Гнус смерил десятника взглядом, махнул перстнями и отвернулся к воде — разбирайтесь, мол, холопы, господин выше этого. Отыграл чисто. Десятник на миг проводил его глазами.
Я встал между Бесом и десятником. Близко встал, на шаг, ближе, чем нужно для разговора. Десятник был ниже меня на полголовы. Чтобы держать взгляд, ему пришлось задрать подбородок, и это ему не понравилось — по глазам было видно. Мелочь, а работает. Я это ещё в прошлой жизни усвоил, когда разнимал драки в кубрике: кто первый задрал голову, тот уже уступил, просто пока не знает об этом.

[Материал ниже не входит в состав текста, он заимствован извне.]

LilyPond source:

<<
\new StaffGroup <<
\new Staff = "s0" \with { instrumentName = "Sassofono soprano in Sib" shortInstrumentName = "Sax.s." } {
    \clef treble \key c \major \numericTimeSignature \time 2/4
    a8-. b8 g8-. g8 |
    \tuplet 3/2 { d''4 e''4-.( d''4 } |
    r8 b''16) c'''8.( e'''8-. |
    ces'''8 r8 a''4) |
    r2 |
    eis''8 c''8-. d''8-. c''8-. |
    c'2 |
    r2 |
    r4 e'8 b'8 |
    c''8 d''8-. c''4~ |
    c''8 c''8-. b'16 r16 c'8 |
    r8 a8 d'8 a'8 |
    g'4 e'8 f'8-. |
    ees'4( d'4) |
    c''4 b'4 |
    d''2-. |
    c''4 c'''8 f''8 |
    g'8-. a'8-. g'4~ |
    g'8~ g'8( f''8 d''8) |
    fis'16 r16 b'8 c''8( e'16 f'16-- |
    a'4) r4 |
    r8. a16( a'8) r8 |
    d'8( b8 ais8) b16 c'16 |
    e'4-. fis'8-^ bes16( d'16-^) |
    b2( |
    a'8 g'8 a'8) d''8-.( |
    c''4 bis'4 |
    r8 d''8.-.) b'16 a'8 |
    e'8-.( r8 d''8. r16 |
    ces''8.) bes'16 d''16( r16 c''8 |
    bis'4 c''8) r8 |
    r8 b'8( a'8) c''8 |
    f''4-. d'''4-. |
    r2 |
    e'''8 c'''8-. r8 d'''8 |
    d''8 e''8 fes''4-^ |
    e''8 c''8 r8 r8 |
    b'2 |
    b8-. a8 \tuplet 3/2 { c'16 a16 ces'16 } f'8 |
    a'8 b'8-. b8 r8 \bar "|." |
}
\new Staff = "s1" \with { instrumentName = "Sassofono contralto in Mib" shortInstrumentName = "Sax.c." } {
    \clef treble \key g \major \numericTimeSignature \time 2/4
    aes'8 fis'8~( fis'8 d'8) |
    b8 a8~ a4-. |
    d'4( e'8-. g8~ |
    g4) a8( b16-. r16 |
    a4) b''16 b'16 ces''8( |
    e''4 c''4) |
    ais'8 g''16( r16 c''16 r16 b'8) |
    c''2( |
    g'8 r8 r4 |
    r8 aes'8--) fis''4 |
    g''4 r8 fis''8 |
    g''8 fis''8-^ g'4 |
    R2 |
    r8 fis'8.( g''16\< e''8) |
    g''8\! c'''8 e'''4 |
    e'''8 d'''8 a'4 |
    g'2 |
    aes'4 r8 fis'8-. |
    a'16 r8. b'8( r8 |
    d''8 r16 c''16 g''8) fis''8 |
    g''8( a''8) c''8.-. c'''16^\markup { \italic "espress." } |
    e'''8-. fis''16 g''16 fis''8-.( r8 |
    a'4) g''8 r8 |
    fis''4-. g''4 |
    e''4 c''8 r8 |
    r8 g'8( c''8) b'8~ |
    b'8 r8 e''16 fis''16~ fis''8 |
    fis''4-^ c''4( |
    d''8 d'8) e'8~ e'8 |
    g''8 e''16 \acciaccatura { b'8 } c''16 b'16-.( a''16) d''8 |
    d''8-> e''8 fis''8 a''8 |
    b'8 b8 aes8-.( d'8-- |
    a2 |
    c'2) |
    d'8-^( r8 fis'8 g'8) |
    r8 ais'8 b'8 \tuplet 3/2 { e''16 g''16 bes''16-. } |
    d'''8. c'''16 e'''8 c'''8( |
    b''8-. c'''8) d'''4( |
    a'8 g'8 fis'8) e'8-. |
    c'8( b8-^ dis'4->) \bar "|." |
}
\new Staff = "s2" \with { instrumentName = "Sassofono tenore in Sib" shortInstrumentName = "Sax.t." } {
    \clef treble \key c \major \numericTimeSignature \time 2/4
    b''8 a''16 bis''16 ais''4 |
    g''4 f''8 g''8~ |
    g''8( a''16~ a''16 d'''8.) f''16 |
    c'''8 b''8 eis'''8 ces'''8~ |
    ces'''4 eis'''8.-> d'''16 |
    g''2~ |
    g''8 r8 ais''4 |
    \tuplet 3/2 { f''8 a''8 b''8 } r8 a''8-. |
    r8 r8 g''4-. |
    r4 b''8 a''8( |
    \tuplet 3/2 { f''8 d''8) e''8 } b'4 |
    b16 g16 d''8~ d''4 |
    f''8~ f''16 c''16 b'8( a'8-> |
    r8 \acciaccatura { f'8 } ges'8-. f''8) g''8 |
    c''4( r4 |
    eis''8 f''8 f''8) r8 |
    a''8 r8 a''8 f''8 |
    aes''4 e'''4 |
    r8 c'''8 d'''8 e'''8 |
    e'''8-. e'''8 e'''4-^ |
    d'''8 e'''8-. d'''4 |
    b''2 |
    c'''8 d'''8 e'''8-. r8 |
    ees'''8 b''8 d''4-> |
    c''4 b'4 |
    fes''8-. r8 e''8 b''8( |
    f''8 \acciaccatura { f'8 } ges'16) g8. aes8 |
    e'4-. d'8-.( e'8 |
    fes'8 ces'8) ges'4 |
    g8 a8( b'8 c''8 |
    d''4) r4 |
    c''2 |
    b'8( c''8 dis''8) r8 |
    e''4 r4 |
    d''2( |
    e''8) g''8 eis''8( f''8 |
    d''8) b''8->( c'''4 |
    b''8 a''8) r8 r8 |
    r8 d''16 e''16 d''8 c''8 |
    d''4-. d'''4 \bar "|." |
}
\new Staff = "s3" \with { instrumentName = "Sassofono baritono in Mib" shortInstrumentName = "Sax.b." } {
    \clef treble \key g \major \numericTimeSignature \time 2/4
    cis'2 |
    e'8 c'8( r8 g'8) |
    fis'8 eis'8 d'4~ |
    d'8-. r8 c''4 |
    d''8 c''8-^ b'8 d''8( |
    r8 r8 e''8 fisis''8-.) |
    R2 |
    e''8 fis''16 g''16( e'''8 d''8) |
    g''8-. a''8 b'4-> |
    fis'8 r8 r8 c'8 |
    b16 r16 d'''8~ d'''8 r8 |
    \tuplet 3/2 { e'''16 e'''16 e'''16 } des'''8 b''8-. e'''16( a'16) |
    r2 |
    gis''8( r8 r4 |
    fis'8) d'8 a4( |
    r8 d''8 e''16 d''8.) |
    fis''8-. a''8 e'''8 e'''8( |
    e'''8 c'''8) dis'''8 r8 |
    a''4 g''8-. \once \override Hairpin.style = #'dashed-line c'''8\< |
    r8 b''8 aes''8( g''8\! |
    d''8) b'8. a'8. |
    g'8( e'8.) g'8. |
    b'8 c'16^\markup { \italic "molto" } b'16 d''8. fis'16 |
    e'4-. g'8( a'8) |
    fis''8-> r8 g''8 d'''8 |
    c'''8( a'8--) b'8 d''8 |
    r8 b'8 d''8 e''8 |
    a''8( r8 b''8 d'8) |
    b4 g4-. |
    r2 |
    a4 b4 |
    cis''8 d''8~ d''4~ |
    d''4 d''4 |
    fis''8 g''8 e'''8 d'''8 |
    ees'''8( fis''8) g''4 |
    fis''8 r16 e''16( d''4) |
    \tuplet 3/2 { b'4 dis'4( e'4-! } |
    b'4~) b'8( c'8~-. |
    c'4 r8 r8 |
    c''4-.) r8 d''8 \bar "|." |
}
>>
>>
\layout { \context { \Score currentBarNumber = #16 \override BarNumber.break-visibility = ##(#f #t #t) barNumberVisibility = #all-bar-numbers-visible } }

— Ты считать умеешь, десятник? — спросил я негромко.
Он нахмурился. Такого начала он не ждал — ждал ругани, мольбы или торга.
— Чего?
— Спрашиваю: до тридцати считать умеешь? — Я не спешил. Пусть привыкает, что разговор веду я. — Посчитай моих людей вдоль бортов. Три десятка, все в кольчугах. Твой топор для такой брони — что щепка. А под рогожами две сотни голодного зверья сидит. Мне им волю пообещать — они вам глотки зубами перервут, безо всякого железа.
Десятник осклабился, но переступил с ноги на ногу. Я эту переступочку отметил. Тело всегда честнее рожи.
— Да я только свистну! — Он мотнул головой вверх по реке. — На ближней заставе наших два десятка! По берегам в засадах ещё полста сидит! Мы вас на дно пустим всем табором, вместе с козами вашими!
Орал он громко — для своих орал, не для меня. Своим на струге надо было слышать, что старшой крепок. Это тоже было хорошо, потому что кто орёт для публики, тот уже думает, как выкрутиться.
— Пустите, — согласился я, и от спокойного этого согласия он осёкся. — Обязательно пустите. Нас много, река узкая, ляжем тут все — твоя правда, десятник, чистая правда. Только одно ты не досчитал.
Я выдержал паузу. Он ждал. Теперь он слушал по-настоящему.
— Лично ты до этого не доживёшь.
— Это кто ж меня достанет? — Десятник хмыкнул, но глаза его уже бегали. — Ты, что ль? Так я твою черепушку раньше расколю, чем ты железо вытянешь.
— Может, и расколешь, — не стал я спорить. — Я не про себя.
И качнул головой в сторону насада.
Десятник проследил мой взгляд. На мешках у мачты сидел Хвощ. Сидел, как сидел всю дорогу только теперь на коленях у него лежал взведённый самострел, и глядел этот самострел десятнику ровно в переносицу. Хвощ не целился напоказ, а просто держал оружие недвижно, как один он умел, и жевал при этом соломинку.
Вот эта соломинка десятника и добила, я по лицу увидел. Злого врага он понимал. Испуганного понимал. А калеку, который держит его на прицеле и жуёт соломинку со скукой человека, ждущего каши, — такого в его науке не было.